Earlier this month, the European Commission published a proposal for regulation that seeks to revise the current EU ePrivacy Directive.
The 35-page proposal is the result of a review of Directive 2002/58/EC (the ePrivacy Directive) called for under the Digital Single Market Strategy. The aim is to ensure users of electronic communications services receive a high level of privacy protection.
Jocelyn Paulley, director at international law firm Gowling WLG, said one of the key takeaways from the proposed revision to the ePrivacy Directive is that it demands companies get user consent before accessing any electronic communications content (or metadata related to this) or information on a user’s device. There would be limited exemptions for billing and performing services requested by the user, though.
“This is justified by the European Commission’s research showing that the vast majority of people view this data as confidential,” Paulley added.
Another key takeaway from the proposal is that rules about marketing consents would stay the same. Companies would also still have to gain consent for the use of any privacy-intrusive cookies.
Consent would not be required, however, for non-privacy intrusive cookies, such as those used for anonymous analytics. Also, website operators could point users to setting cookie controls in their browser, rather than the operator having to create their own controls within the website.
Similarities with GDPR
The revision is designed to ensure consistency between the ePrivacy Directive and the General Data Protection Regulation (GDPR), which will be introduced in May 2018.
The new proposed ePrivacy regulation is a separate to the GDPR, but there are a number of parallels between the two.
“The main concern that they [both pieces of regulation] wish to address is transparency to consumers and protecting consumers from uses of their data of which they are not aware,” Paulley said.
Both GDPR and the ePrivacy update proposal are designed to harmonise the various data protection laws that exist across the EU.
They are also both ‘regulations’ (not ‘directives’), so they will automatically apply to all EU member states without the need for governments to implement national legislation.
The fines levied for breaking the regulation would be at the same levels as those collected for breaches of the GDPR, plus, the same UK regulator – the Information Commissioner’s Office – would be used for both.
As for when the proposed regulation would be applied, Paulley said: “The European Commission wants this to be law by May 2018 to coincide with the end of the implementation period for GDPR.”
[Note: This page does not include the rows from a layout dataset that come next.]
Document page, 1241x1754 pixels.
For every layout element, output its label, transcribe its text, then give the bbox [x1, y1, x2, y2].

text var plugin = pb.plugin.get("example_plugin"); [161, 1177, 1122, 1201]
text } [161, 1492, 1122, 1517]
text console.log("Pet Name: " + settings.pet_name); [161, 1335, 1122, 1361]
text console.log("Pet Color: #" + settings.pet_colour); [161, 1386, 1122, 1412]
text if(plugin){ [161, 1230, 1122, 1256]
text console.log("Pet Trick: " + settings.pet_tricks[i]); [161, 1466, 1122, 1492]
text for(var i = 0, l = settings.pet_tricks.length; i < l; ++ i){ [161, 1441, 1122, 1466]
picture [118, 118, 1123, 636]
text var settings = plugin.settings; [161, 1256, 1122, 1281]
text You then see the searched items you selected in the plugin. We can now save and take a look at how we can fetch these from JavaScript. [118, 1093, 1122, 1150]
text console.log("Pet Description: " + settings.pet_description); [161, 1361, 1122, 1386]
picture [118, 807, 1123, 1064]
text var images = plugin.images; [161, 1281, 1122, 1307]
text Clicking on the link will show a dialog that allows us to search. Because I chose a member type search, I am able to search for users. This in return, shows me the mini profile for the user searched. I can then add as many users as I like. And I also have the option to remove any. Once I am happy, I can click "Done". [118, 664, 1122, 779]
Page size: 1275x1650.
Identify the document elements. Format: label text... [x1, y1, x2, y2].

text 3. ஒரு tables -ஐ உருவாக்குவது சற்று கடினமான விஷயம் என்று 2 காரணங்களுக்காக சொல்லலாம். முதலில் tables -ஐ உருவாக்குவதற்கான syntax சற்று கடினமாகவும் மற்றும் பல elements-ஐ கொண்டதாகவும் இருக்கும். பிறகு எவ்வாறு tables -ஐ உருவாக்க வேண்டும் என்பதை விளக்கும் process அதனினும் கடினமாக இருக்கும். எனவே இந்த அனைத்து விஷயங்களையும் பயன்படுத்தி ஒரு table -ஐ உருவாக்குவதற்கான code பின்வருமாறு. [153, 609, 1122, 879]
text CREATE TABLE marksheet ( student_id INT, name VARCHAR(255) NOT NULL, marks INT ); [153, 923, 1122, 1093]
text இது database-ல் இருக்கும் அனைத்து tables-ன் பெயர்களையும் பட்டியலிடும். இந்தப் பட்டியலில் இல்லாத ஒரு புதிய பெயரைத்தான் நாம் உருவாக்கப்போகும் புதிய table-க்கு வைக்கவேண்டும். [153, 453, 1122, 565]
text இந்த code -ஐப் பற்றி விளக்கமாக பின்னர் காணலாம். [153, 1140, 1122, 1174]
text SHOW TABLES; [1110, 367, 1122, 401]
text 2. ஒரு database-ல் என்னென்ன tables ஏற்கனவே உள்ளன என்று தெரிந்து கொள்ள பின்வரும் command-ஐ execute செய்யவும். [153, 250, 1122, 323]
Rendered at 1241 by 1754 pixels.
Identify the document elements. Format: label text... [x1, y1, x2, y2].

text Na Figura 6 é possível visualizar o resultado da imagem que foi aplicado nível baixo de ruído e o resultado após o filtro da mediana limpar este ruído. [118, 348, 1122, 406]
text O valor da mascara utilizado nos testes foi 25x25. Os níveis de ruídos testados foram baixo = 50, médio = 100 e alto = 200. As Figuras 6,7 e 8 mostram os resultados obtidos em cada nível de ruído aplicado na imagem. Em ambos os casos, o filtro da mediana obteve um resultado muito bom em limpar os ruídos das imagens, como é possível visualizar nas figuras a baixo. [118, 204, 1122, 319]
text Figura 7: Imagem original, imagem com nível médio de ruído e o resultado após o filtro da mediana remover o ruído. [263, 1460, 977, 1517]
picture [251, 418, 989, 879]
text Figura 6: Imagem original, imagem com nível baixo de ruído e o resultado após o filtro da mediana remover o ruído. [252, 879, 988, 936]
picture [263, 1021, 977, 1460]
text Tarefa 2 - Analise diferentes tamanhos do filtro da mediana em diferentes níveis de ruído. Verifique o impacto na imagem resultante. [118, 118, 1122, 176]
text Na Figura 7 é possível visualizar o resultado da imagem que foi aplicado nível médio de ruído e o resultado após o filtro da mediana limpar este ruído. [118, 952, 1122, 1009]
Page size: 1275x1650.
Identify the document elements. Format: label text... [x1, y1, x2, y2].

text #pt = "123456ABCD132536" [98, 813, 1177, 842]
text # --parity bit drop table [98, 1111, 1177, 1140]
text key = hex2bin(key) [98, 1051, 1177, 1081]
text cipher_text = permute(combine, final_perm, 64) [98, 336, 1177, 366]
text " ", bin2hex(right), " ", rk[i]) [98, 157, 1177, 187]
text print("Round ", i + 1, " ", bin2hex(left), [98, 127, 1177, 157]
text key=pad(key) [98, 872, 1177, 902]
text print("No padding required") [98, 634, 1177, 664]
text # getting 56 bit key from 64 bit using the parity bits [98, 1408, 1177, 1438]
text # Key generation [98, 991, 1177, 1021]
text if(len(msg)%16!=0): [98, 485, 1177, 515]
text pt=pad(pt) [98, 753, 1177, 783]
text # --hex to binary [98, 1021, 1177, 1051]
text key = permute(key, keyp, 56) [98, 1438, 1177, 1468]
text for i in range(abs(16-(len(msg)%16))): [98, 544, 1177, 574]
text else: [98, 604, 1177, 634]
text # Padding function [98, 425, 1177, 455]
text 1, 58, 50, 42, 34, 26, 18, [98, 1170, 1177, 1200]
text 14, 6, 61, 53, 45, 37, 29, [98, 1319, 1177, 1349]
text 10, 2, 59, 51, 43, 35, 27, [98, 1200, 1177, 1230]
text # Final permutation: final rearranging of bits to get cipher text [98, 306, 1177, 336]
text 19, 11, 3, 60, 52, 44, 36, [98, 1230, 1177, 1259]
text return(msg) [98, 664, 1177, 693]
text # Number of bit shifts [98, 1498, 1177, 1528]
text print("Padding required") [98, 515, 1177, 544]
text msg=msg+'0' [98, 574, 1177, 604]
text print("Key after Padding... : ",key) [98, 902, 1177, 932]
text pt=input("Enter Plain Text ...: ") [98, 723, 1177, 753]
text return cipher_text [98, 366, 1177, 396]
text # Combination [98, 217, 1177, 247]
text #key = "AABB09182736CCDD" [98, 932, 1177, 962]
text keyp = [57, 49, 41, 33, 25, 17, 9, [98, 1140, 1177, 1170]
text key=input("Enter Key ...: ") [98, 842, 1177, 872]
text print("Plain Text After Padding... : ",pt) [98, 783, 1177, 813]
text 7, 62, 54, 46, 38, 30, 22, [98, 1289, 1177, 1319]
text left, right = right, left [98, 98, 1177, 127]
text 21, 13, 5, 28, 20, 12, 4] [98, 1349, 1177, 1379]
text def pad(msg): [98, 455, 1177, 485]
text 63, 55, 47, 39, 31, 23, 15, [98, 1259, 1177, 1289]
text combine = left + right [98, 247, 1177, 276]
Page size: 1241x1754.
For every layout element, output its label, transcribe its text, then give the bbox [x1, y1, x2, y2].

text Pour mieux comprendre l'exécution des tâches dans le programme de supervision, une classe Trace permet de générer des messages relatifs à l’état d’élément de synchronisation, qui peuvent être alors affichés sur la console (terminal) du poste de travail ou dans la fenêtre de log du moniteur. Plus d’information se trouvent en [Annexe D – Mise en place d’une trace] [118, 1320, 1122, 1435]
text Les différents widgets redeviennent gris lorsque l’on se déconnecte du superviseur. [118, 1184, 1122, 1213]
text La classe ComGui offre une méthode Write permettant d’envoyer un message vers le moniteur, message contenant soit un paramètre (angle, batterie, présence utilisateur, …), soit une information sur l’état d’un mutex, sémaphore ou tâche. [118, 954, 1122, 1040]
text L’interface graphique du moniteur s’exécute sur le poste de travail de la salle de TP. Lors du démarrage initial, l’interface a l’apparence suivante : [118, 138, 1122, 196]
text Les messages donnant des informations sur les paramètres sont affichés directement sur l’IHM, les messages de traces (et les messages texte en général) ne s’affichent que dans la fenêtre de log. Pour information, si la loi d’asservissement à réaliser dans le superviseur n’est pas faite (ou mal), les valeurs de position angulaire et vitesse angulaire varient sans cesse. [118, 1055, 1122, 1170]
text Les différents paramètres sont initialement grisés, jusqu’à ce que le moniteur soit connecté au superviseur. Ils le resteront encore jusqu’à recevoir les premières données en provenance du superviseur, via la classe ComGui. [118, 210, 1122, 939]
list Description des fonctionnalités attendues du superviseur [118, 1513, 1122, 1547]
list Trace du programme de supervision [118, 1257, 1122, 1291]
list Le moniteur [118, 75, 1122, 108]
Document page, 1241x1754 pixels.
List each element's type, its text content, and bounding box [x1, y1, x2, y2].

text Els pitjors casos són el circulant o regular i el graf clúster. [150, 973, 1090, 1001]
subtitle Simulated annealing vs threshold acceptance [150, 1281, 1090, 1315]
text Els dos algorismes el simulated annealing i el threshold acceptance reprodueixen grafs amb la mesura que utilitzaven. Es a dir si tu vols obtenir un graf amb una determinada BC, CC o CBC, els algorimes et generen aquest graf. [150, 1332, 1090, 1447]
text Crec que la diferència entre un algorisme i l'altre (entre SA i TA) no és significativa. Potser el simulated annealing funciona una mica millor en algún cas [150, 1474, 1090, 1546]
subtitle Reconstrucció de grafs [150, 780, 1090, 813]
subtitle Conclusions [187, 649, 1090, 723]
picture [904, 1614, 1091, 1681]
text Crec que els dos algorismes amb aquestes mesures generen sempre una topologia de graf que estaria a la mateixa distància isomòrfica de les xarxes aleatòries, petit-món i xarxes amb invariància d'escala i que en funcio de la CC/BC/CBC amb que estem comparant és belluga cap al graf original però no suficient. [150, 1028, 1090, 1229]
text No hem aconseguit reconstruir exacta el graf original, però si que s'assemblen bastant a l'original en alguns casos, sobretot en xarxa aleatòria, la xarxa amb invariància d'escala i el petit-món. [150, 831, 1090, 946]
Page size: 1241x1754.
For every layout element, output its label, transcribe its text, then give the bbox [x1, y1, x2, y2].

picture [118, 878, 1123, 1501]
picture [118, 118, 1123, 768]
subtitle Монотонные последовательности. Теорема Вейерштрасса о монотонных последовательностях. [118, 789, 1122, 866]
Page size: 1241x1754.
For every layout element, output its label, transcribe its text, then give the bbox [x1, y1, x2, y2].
But will either of the regulations actually apply to the UK once Brexit is implemented and the UK leaves the European Union? For a start, companies outside the EU that provide electronic communications services to EU citizens would be subject to both sets of regulation.
In addition, Paulley said: “The government’s current plan is that the very misleadingly named Great Repeal Bill will convert all European laws into English law, so that all European laws will be law in the UK on the date that the UK leaves Europe.”
The British government will then have the option to revoke or amend this new legislation, but Paulley believes that, as with other laws related to privacy and the internet, “there are strong arguments to maintain harmony with the European approach to simplify the cost of compliance for businesses and unlock the €145bn e-commerce market”.